As the family metaphor continues to crumble Avner realizes he may now be the hunted but he does not know by whom. He suspects the Mossad and barges into their offices in New York (like an angry child would barge into his father’s office to register a complaint) and is treated as an intruder and summarily removed by armed guards. Does Ephraim ever tell Avner that the Mossad is not after him? No. Why not? The state has no responsibility to divulge that kind of information, and surely not to an ex-patriot (in Hebrew aptly called a ‘descender’).
The breakdown of the family and the state culminates in the last scene of the film. Ephraim and Avner stand facing one another in a bleak children’s park in Queens. The visual frame of the scene is stark. In the left corner stands the Twin Towers – in the right corner the United Nations. Avner has abandoned the state for the life of a global citizen, a wandering Jew in exile (better than an alienated and unloved child at home). But Avner, unlike Ephraim is still open, his humanity is still intact. “Come break bread with me,” he asks Ephraim, echoing a Jewish – no, Abrahamic - gesture of hospitality. In other words, “accept me and my decision to be here and I can accept you and your decision to be there.” Ephraim demurs. He will have none of that. “I am not your family,” he stares blankly at him, “I am the Jewish State and, like all states, I care foremost about my own survival. If you want to come back to Israel, I am with you, if you do not, you are a stranger to me.” [this is my imagined dialogue describing the silence between them]. He then turns and walks away. Avner is left alone in an empty children’s park between the Twin Towers and the UN. He offered his clumsy version of hospitality and the state rejected him. Why? Because the state makes sure that only it draws the boundaries of relationship. All Avner can do is return to his family to create his home as best he can -- in Brooklyn.
Is any of this true? Historically, no. But as the Jewish commentator Leonard Fine likes to say “let me tell you a true story I just made up.” Is Kushner right (or am I right in reading Kushner to say) that there no easy way (or no way) for peoplehood to survive statehood? Is this a side of Zionism that needs to be explored more deeply? None of this is the fault of the Jews, or Israel. It may be a necessary by-product of sovereignty for any “people” who later become a nation-state. Nation-states have their own rules, needs, limits, and benefits. Maybe Balibar and Wallerstin are right – maybe peoplehood is, in the end, a diasporic category. In any event, these questions are quite different than questions of moral equivalence. Can a people like the Jews found a state and retain a sense of familial allegiance to their citizens? I don’t know. However, Munich surely raises that question.
For further reading:
Morris Dickstein, The Politics of the Thriller.

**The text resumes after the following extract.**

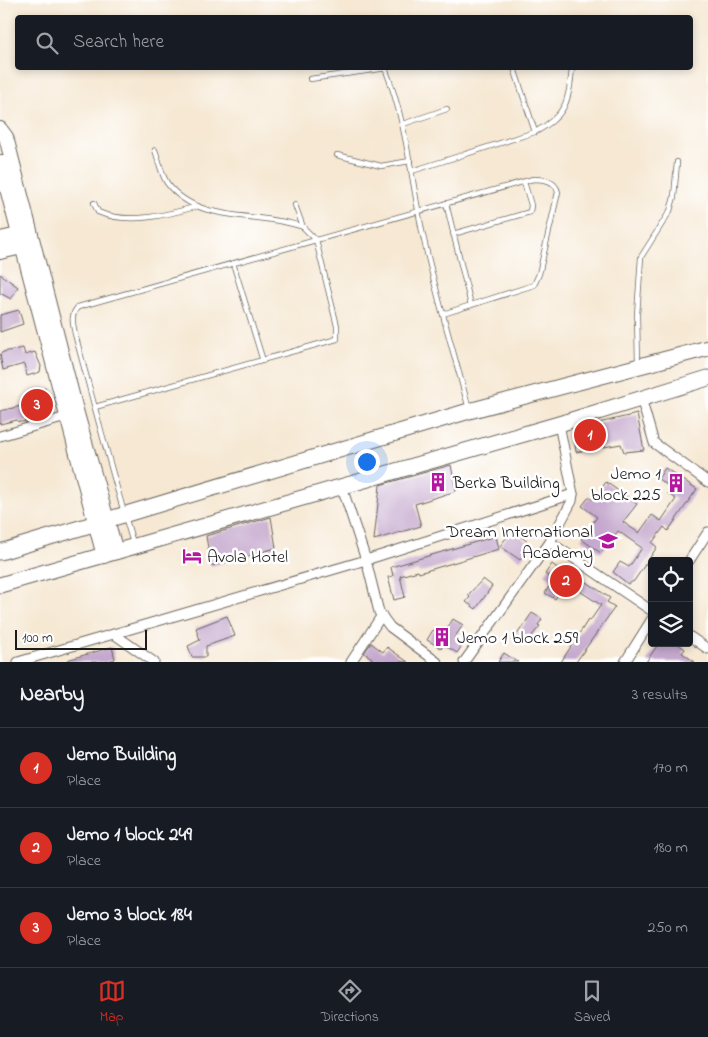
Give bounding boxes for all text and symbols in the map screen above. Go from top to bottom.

Immanuel Wallerstein, “The Construction of Peoplehood,” in Wallerstein and Balibar, Race, Nation, Class: Ambiguous Identities, 71-85.
Etienne Balibar, “The Nation Form,” in Race, Nation, Class: Ambiguous Identities, 86-106.
Sammy Smooha, “Ethnic Democracy: Israel as an Archetype,” Israel Studies 2-2 (1997): 198-241.
Sammy Smooha, “The Model of Ethnic Democracy: Israel and the Jewish Democratic State,’ in Nations and Nationalism 8 (4), (2002): 475-503.
Ruth Gavison, “Jewish and Democratic?: A Rejoinder to the ‘Ethnic Democracy Debate,” Israel Studies 4-1 (1999): 44-72.